Extracted entries START

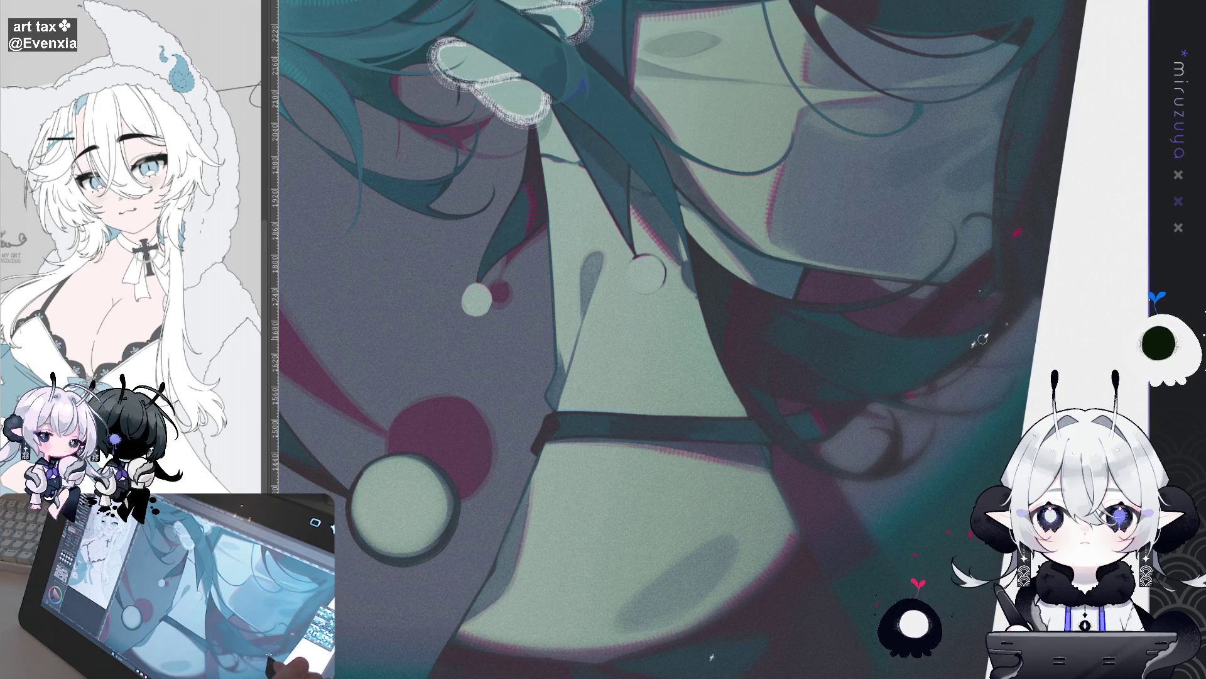
Rotate the view around the face and magenta ball, then reset to the upright whole artwork.
mouse_move(645, 459)
left_mouse_down()
mouse_move(634, 408)
mouse_move(671, 442)
left_mouse_up()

Extracted entries END

**Activity:** When you copy the records above, keep every word exact and drop the pictures.

**Solution to this task:**
Rotate the view around the face and magenta ball, then reset to the upright whole artwork.
mouse_move(645, 459)
left_mouse_down()
mouse_move(634, 408)
mouse_move(671, 442)
left_mouse_up()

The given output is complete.